Source document ▸
★ ★ ★ ★ ★ ★ ★
Just install everything into the Homebrew prefix like this:

echo "export GEM_HOME='$(brew --prefix)'" >> ~/.bashrc

It doesn’t work! I get some “permissions” error when I try to install stuff!

Note, maybe you shouldn’t do this on Lion, since Apple have decided it is not a good default.

If you ever did a sudo gem, etc. before then a lot of files will have been created chown root. Fix with:

sudo chown -R $USER /Library/Ruby /Library/Perl /Library/Python

Perl CPAN Modules without sudo

The Perl module local::lib works similarly to rvm (although for modules only, not perl installations). A simple solution that only pollutes your /Library/Perl a little is to install local::lib with sudo:

sudo cpan local::lib

Note that will install some other dependencies like Module::Install. Then put the appropriate incantation in your shell’s startup, eg. for .bash_profile you insert the below, for others see the local::lib docs.

eval $(perl -I$HOME/perl5/lib/perl5 -Mlocal::lib)

Now (after you restart your shell) cpan or perl -MCPAN -eshell etc. will install modules and binaries in ~/perl5 and the relevant subdirectories will be in your PATH and PERL5LIB etc.

Avoiding sudo alltogether for Perl

If you don’t even want (or can’t) use sudo for bootstrapping local::lib just manually install local::lib in ~/perl5 (or wherever you want) and add the relevant path to PERL5LIB before the .bashrc eval incantation.
★ ★ ★ ★ ★ ★ ★
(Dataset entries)
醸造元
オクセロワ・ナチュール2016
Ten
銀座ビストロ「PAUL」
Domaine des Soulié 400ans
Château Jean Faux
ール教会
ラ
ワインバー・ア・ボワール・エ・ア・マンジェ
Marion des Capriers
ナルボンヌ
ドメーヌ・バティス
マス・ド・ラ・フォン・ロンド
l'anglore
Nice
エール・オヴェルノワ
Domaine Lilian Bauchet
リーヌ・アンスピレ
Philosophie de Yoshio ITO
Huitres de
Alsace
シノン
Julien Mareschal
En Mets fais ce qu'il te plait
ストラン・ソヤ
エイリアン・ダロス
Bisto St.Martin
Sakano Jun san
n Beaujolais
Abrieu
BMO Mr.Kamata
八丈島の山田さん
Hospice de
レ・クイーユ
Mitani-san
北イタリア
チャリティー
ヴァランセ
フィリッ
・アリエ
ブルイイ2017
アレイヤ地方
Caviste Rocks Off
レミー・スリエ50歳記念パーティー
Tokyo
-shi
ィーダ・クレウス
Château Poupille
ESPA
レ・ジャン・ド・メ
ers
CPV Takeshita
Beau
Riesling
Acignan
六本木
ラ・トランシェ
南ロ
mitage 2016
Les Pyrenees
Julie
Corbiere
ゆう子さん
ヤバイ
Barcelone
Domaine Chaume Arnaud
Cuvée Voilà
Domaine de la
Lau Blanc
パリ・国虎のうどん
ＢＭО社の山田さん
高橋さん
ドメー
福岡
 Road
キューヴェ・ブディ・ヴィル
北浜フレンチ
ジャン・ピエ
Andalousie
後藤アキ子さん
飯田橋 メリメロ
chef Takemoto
★ ★ ★ ★ ★ ★ ★
Your assignment ▸ According to the installation notes, where will cpan install modules and binaries once local::lib is set up and the shell has been restarted? The rows are not needed here.

Completed task ▸ In ~/perl5, with the relevant subdirectories added to PATH and PERL5LIB.